Although there is clearly an artistic kinship between Song of the Sea and The Secret of Kells, which evokes an illuminated text brought to life, the new film is visually more mature and more accessible. Both films are strikingly graphical and two-dimensional, with a strong design sense and rich, subtle textures, but compositions in Song are less sharply geometric and there are more organic shapes and fluid movements. The story, too is more universal than Kells, and in particular more accessible to children. (One plot point at the end may require parents to help kids think through the symbolism.) It is also, for me, more satisfying on a number of levels. Kells suffered somewhat from “Junior Knows Best” Syndrome, pitting its young protagonist against a rigidly authoritarian, unsympathetic father figure who is ultimately humbled and defeated. The worlds of Catholicism and mythology were more directly contrasted, leaving the Church looking rather mundane and limited in comparison to the tangible power and magic of the Faerie world. Above all, Kells ended somewhat anticlimactically, never quite achieving the transcendence it seemed to promise.
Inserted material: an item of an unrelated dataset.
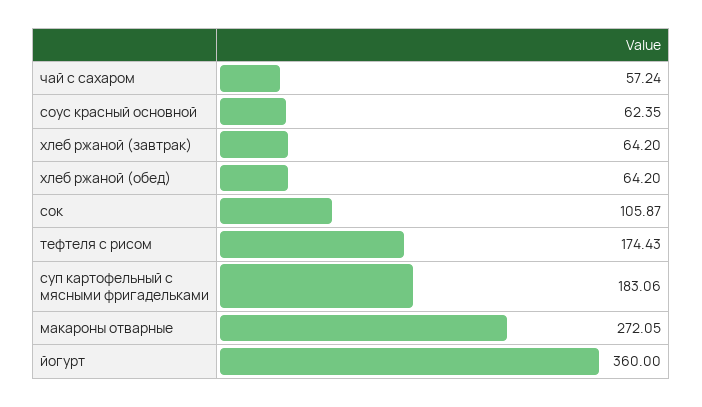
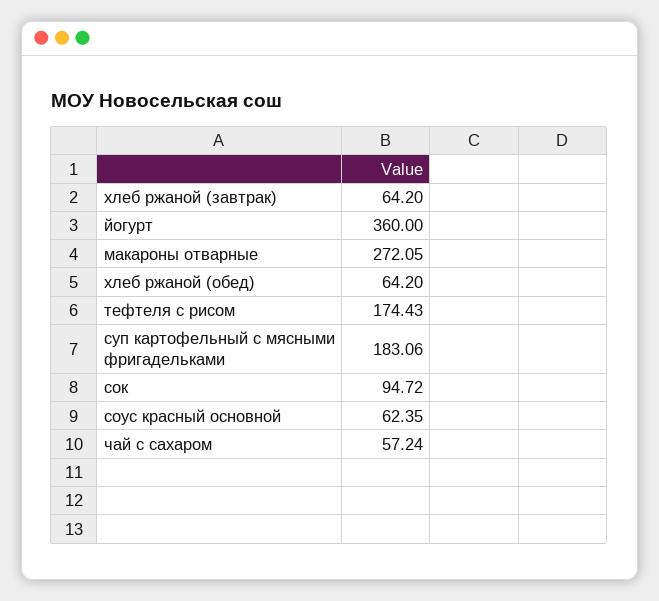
сок: 105.87 -> 94.72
In all these respects, Song improves on Kells. Conor’s paternal struggles are more gracefully dealt with than Cellach’s stern authoritarianism, and the story’s mythic themes become a metaphorical meditation on the numbing power of grief to sap us of vitality and a sense of connection to the world. While Song includes, if anything, more Catholic iconography than Kells, it doesn’t deal directly with religious life or practice, and doesn’t pit the Catholic and mythic milieus against one another. While it’s true that the wondrous climax belongs to the world of the Faerie statues and landmarks, not the Catholic ones, this is after all only one particular story on one particular Halloween night. The movie’s aesthetic enchants its whole world, suggesting the possibility that on some other night (perhaps the next night, All Saints’ Day?) another story might be told about the Catholic images and artifacts.
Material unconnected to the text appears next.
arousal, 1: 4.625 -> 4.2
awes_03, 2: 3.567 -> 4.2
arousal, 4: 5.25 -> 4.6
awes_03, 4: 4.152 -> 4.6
Key to the film’s potent spell is its unrushed pace and relatively low-key tone. Virtually all contemporary Hollywood animated films, even better ones like The Lego Movie and Big Hero 6, maintain a frenetic, propulsive narrative momentum, with nonstop dialog and banter and constant action of one kind or another. Like Miyazaki, Tomm Moore isn’t afraid to take the time to breathe deeply, savor moments of silence and beauty, and open the door to wonder and mystery. In the last decade or more, with the exception of Pixar’s magical Wall-E, I can’t think of any Hollywood cartoons about which I could say the same.
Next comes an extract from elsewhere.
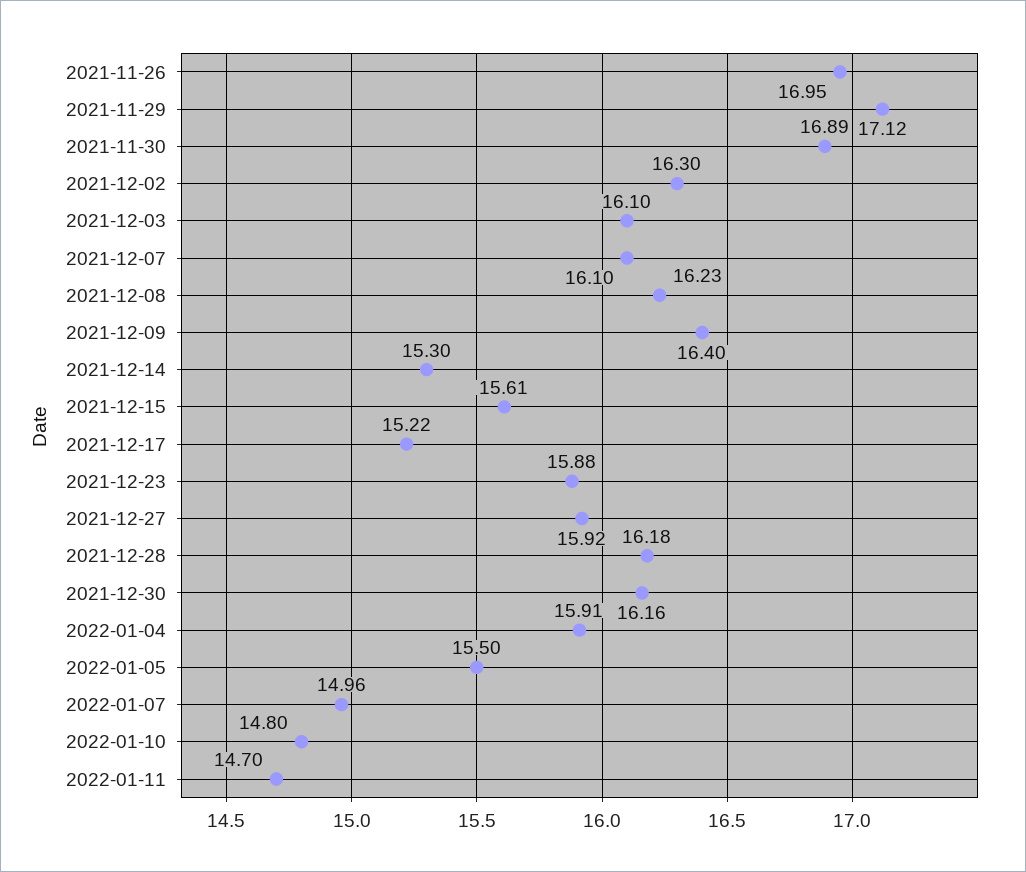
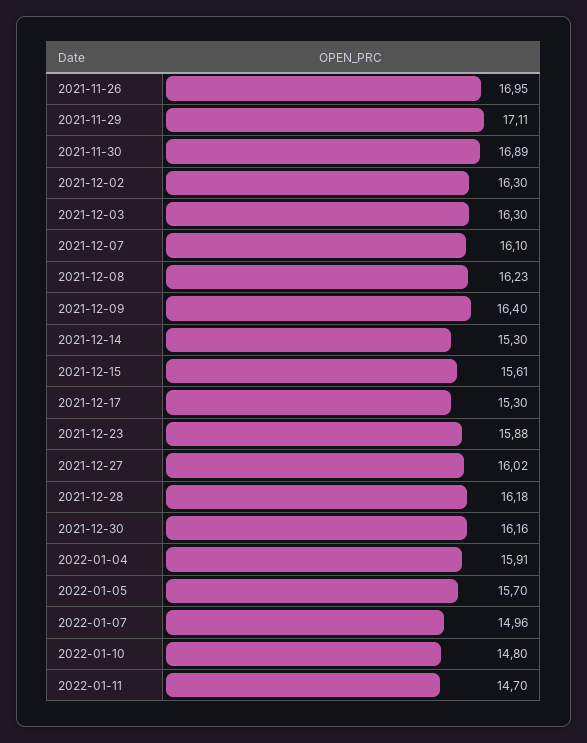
2021-11-29: 17.12 -> 17.11
2021-12-03: 16.1 -> 16.3
2021-12-17: 15.22 -> 15.3
2021-12-27: 15.92 -> 16.02
2022-01-05: 15.5 -> 15.7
The unknown eighth or ninth-century Irish monk who, in a playful respite from his normal work, penned in the margins of a Latin New Testament manuscript an affectionate ode in his native tongue to the mouse-catching prowess of his white cat would surely be astounded to find Pangur Bán again commemorated in pen and ink over a millennium later, romping across backgrounds that look at times like the decorative work of the monks themselves brought to life.